TEMPLE, Texas (KWTX) After being in a coma for 40 days, a Central Texas teenager has survived a case of the flu which almost turned deadly.
Elizabeth Schiller, 15, of College Station is attributing her survival to healthy living, her competitive spirit, and the staff at McLane Children’s Hospital in Temple.
Schiller runs track and cross country for A&M Consolidated High School, and says being fit and eating healthy helped her beat the virus which nearly killed her.
“If I was a couch potato, I probably wouldn’t be where I’m at now,” she said.
Schiller contracted influenza B in February, the same month nine Texas schools were shut down because of outbreaks of the virus.
“Some children do just fine with it, other children, because of the strain that they get, can get a whole lot sicker,” said Dr. Sowmya Kallur, pediatric intensivist at McLane Children’s Hospital.
Elizabeth’s doctor said she sees at least one to two cases like Schiller’s each year.Teenage runner nearly dies from flu; being fit helped save her life
"Children don't always get their flu vaccine and then they tend to get this pneumonia which turns into worsening symptoms and causes them to stop breathing,” said Kallur.
Schiller’s mother said Elizabeth did get vaccinated with the flu shot this year, and she’d never had the flu before.
"This is her first time to ever have flu, so we had really no clue of knowing what the worst was,” said Lindsey Schiller.
Elizabeth started exhibiting classic signs of the flu including chest pains, but after her symptoms started worsening they took her to the emergency room at Baylor Scott & White Medical Center in College Station, hours later she was flown by helicopter to McLane Children’s.
"They told us it would get worse before it got better, we didn't know how worse,” said Mrs. Schiller.
Doctors decided to intubate Elizabeth and put her into a medically induced coma to keep her body from being over stressed.
She was given a tracheotomy and had two chest tubes on her right side and three on her left side to drain fluid outside her lungs, and she had two surgeries to help clean her lungs out.
Her mom fell asleep to the sound of ventilators every night.
“I got used to it,” she said. “It sounds like a Johnny Popper tractor.”
They woke up Elizabeth on day 40, and 16 days later she was able to leave the hospital with a trach tube in her throat to help remove fluid and mucus.
She didn’t remember anything when she woke up, all she knew is she wanted to get back to running, she even scared staffers when she tried to run in the halls of the hospital.
She said she’s ready to get back to her normal life.
“I am ready to soak in a bath tub and have my own bed and some privacy 'cuz I've been living in a fish bowl,” she said.
Elizabeth had her family by her side and hospital staff cheering her on as she walked out the hospital doors Friday.
“I’m so blessed to be going home finally,” she said.
"We're now on day 56 and it's been a journey, but they've pretty much done everything thinkable to get her to where she is,” said Mrs.

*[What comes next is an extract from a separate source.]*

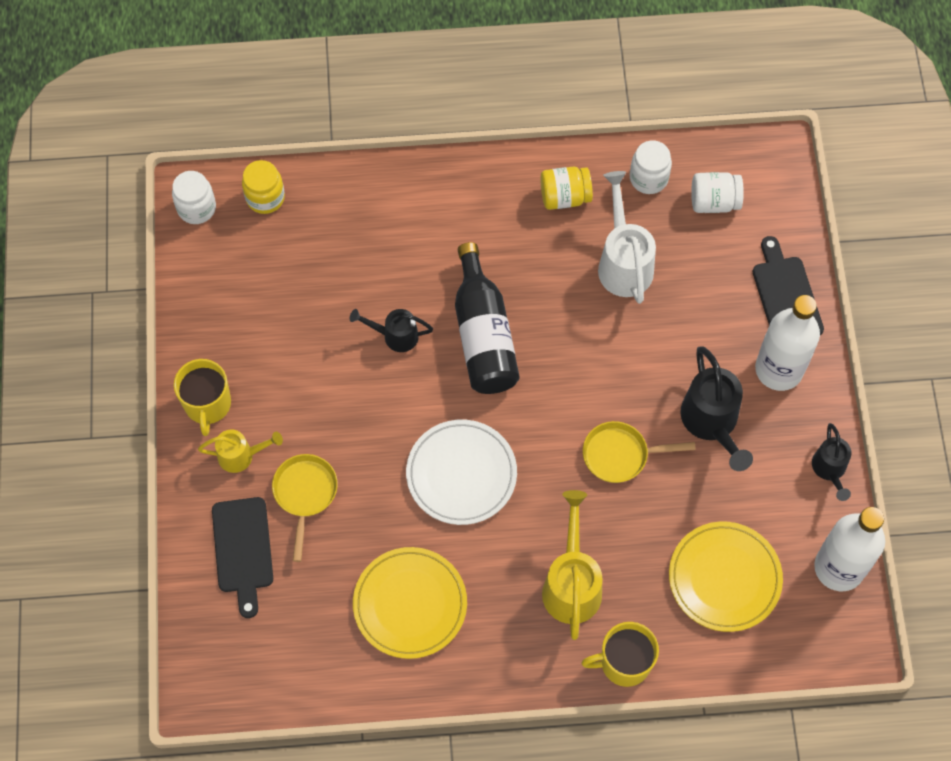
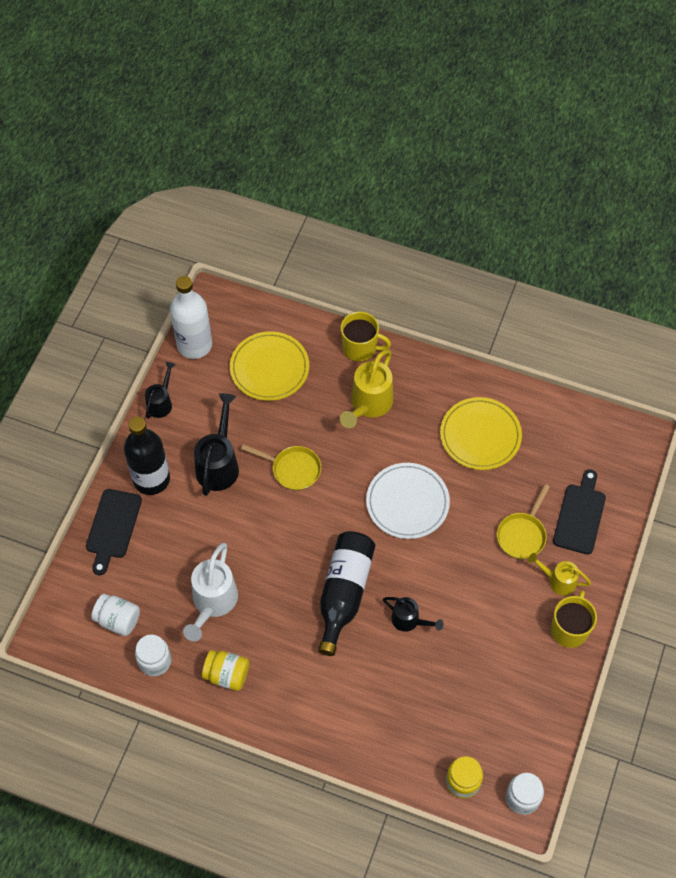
camera: 155 degrees left, 5 degrees down
white bottle [755,295,820,391] -> black bottle [124,417,170,495]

Schiller.
Her mom said in addition to her daughter’s competitive spirit and the extra measures taken by medial staff, God got them through it.
"You do all that you can as parents, but you just face the challenges that are in front of you, and He'll lead, and here we are,” said Mrs. Schiller.
Elizabeth will continue her recovery closer to home.
She hopes she will be healthy enough to make it to prom next month, and she can’t wait to start running again.
Kallur said Elizabeth’s case has been a valuable learning experience.
“It’s taught both the family and our team a lot about medical care and how to treat people with the flu,” said Kallur.
“It’s rare enough that it’s not known publicly very well that flu can cause such severe symptoms, but in the medical community, especially in the pediatric community, this is the reason we push flu vaccines like we do, because we see this type of disease process and we can see how badly it can get.”
Kallur recommends everyone in a home who can be vaccinated, should get vaccinated, and to watch for symptoms; if someone is working hard to breath or not quite acting like themselves, go to the doctor.
“I think that Elizabeth was very lucky in that her symptoms were caught in a reasonable time and we were able to treat her,” said Kallur.